W programie “Po przecinku” w TVP Info Zelnik spotkał się z Olgierdem Łukaszewiczem, kolegą po fachu, który w kampanii prezydenckiej stanął po stronie urzędującego prezydenta. Aktorzy dyskutowali o wyborach i tłumaczyli, skąd ich decyzja o zaangażowaniu w politykę.
– O tym, czy kogoś popieram publicznie decydują moje sympatie i antypatie, a także szacunek do urzędu prezydenta. Byłem raz w komitecie wyborczym prezydenta Lecha Kaczyńskiego. Mam sympatię do prezydenta Komorowskiego – mówił Łukaszewicz, który wystąpił ostatnio w spocie wyborczym Komorowskiego.
Zelnik ripostował, że prezydentura Komorowskiego wcale nie jest prezydenturą aktywną, jakiej on by oczekiwał. Jak stwierdził, urzędujący prezydent “ogłasza zgodę, ale głównie z rządem, ogłasza bezpieczeństwo, ale głównie dla rządzących i dla oligarchii”.
– Nie uważam naszych wyborów za wiarygodne, od pewnego czasu. Wydaje mi się, że prezydent nie może mówić, że to szaleni ludzie podważają wiarygodność wyborów. Bo trzeba być po stronie tych, którzy kontrolują tę wiarygodność – zaznaczył.
Według aktora Komorowski "jest dosyć niemrawy, stosuje dużo banalnych chwytów". – Na mnie robi wrażenie człowieka, który celebruje głównie swoją własną osobę. Po katastrofie smoleńskiej wydawało mi się, że przebiera nogami, aby jak najszybciej dowodzić. Nie budzi mojego zaufania. Znam go wiele lat – skwitował.

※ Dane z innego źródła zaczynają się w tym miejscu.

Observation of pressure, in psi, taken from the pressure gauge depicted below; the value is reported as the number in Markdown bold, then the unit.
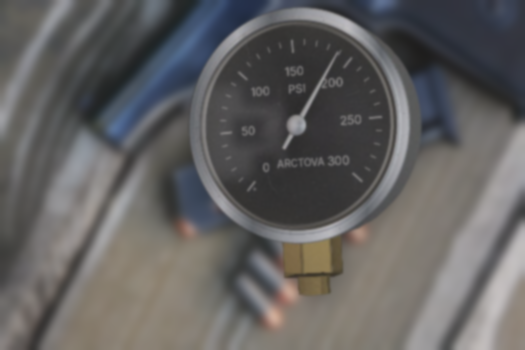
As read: **190** psi
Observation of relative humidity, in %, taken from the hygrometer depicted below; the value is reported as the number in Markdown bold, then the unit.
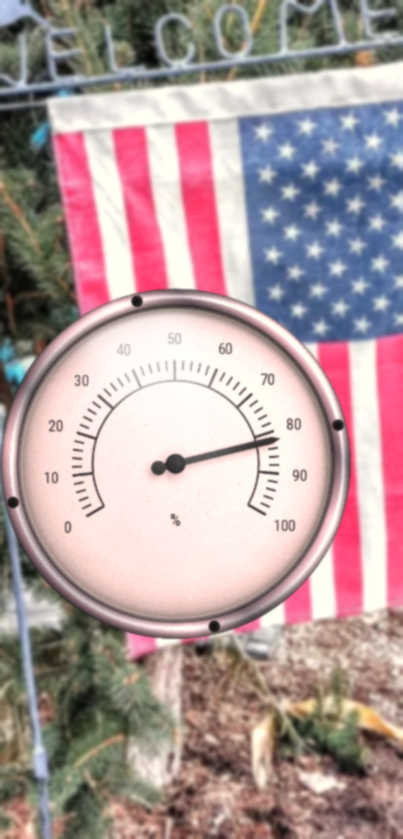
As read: **82** %
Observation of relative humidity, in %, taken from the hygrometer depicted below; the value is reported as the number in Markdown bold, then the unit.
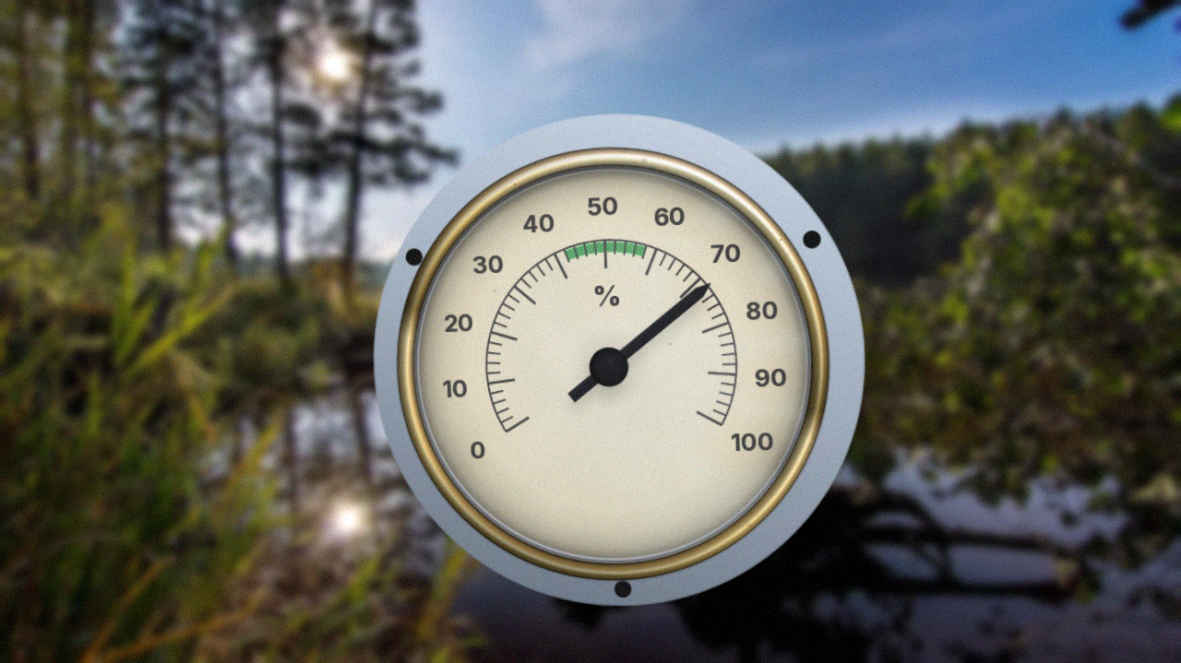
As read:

Sylwetkę Zelnika przedstawialiśmy w naTemat. Aktor znany m.in. z roli w "Faraonie" po latach kariery filmowej zaczął angażować się w politykę i stał się jednym z kluczowych artystów - zwolenników PiS. Bierze udział w manifestacjach, przemawia na marszach i wiecach, gości na imprezach organizowanych przez partię Jarosława Kaczyńskiego. "Stał się partyjnym funkcjonariuszem, karykaturalnym bojownikiem o wiarę" – mówią o nim niektórzy koledzy.

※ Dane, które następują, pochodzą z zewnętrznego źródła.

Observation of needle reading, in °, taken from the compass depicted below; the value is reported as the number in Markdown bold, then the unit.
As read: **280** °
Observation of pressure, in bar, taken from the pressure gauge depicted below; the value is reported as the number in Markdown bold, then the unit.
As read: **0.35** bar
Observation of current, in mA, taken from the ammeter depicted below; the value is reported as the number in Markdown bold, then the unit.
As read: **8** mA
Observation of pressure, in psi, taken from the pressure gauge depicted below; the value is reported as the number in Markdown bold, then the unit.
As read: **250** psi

Mamy katastrofę smoleńską, marszałek Sejmu obejmuje urząd prezydenta i własne szeregi mówią: to żyrandol. To mówili swoi, a ci na ulicy mówią: zdrajca, agent. Postanowiłem bronić Bronisława Komorowskiego, bo chcę, aby w państwie było jasno i czytelnie. Chcę zobaczyć na tym stanowisku człowieka, którego znam i jest przewidywalny. Wiem, że nie on rządzi i nie konkuruje z rządem.